── The records ──
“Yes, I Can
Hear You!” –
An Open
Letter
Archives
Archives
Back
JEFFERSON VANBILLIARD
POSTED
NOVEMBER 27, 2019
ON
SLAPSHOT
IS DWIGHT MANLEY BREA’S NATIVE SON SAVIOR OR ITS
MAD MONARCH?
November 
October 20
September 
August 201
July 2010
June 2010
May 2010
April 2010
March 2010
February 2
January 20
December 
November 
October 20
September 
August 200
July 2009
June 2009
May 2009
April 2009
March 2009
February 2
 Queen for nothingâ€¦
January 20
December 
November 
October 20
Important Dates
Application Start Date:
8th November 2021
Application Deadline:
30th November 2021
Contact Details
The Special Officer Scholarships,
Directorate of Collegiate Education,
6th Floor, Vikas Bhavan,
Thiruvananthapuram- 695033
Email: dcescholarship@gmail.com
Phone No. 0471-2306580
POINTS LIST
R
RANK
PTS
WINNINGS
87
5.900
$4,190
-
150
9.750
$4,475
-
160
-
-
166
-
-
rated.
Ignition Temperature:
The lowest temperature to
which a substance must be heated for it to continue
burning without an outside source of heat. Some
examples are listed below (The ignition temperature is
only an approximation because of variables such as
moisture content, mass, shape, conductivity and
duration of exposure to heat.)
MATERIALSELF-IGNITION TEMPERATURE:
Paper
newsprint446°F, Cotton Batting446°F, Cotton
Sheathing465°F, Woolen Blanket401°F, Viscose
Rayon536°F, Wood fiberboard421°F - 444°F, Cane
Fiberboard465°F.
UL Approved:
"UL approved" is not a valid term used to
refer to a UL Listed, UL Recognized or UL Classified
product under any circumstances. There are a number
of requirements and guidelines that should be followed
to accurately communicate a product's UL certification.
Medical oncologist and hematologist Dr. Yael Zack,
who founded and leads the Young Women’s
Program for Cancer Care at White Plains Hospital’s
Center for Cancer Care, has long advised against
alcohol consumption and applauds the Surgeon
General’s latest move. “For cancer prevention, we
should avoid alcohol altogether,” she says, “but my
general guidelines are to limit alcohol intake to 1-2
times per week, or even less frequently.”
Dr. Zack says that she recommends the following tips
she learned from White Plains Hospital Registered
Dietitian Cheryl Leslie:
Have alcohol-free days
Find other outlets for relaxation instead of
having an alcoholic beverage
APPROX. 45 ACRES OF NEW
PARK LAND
───
= Exercise aim =
From the items above, extract every line that contains the string "Zack".

= Finished exercise =
Medical oncologist and hematologist Dr. Yael Zack,
Dr. Zack says that she recommends the following tips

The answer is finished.